Colombia's health bill to cost up to $2.64 billion annually for next decade
BOGOTA (Reuters) -The Colombian government's health reform plan will cost from $1.86 billion to $2.64 billion each year for the next decade, the Finance Ministry said on Monday.
President Gustavo Petro presented the bill to Congress in mid-February in a bid to boost disease prevention and timely treatment of illnesses, as well as increase access, raise healthcare worker wages and fight corruption by eliminating payment intermediaries.
If passed, the reform would cost 9 trillion pesos ($1.86 billion) in 2024, before progressively rising over the next 10 years to reach 12.8 trillion pesos ($2.64 billion) in 2033.

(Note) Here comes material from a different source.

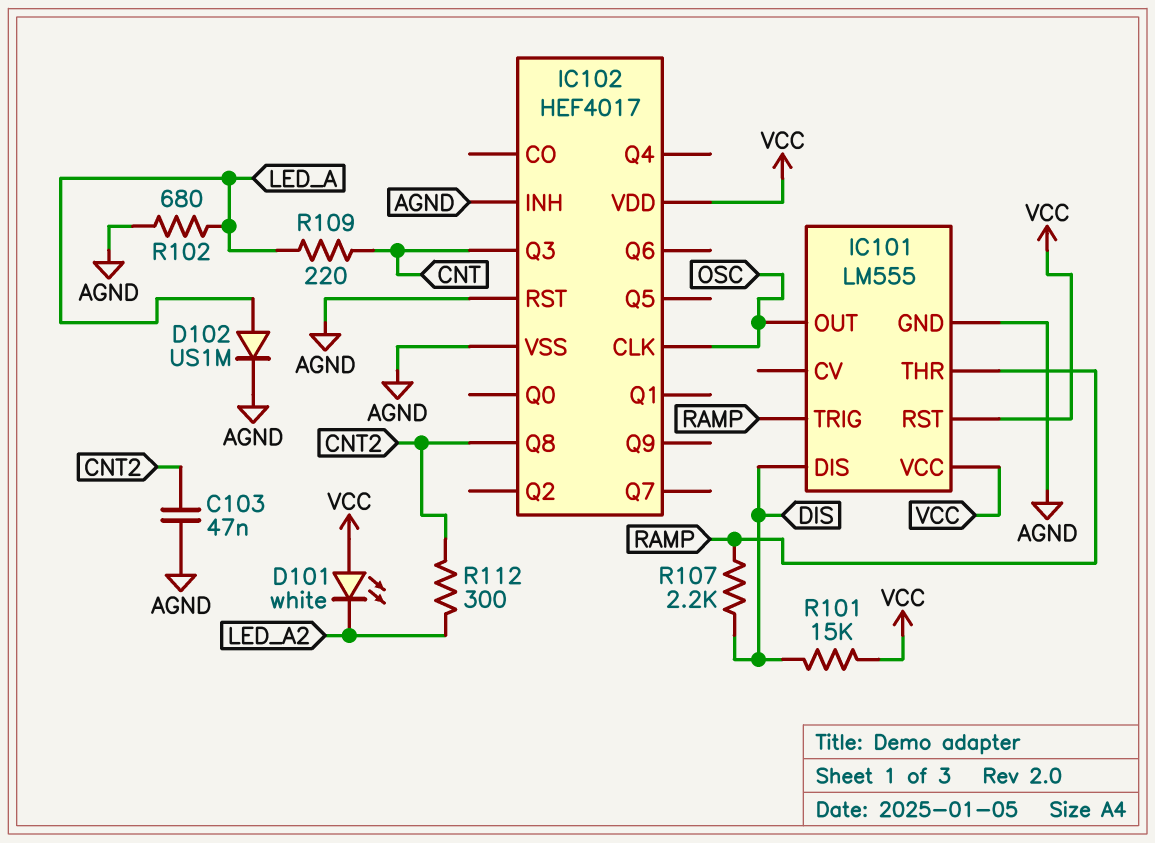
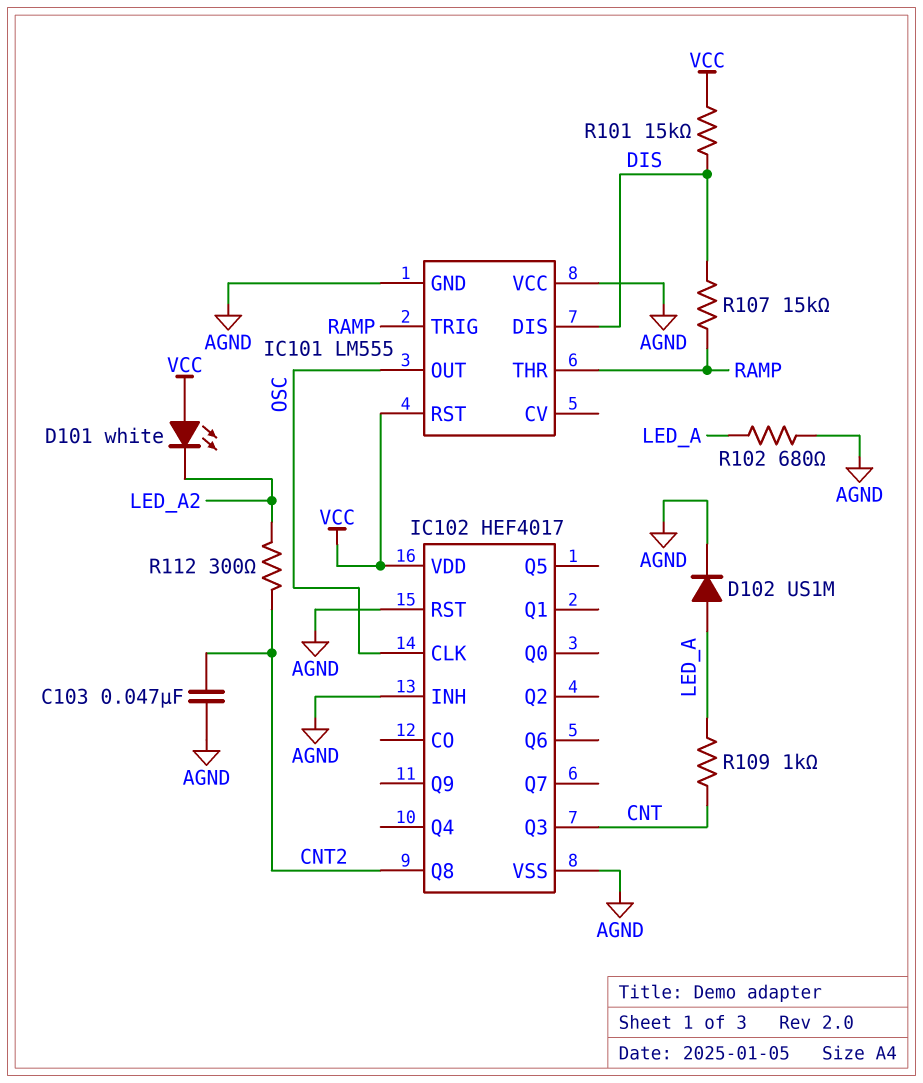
IC101 pin VCC: VCC -> AGND
R107: 2.2k (DIS, RAMP) -> 15k (DIS, RAMP)
R109: 220 (CNT, LED_A) -> 1k (CNT, LED_A)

The bill is supported by members of Petro's coalition in Congress but has received criticism from some heavyweight political allies including Senate President Roy Barreras, some cabinet ministers, and opposition figures who have railed against plans to eliminate the current health system.
Important points of agreement have been reached with leaders of coalition parties over the health reform, Petro said, adding that the government will also receive proposals from those parties which include changes to the original bill.
"We have agreed that the presidents of the parties will bring proposals for the articles that they consider should be modified," Petro said.
Analysts have raised alarms over the bill's potential fiscal impact on Colombia's already weak finances.
Petro plans to present other reforms on labor and pensions, and is also eyeing plans to implement subsidy programs for students who cannot pay to access university as well as for poor families.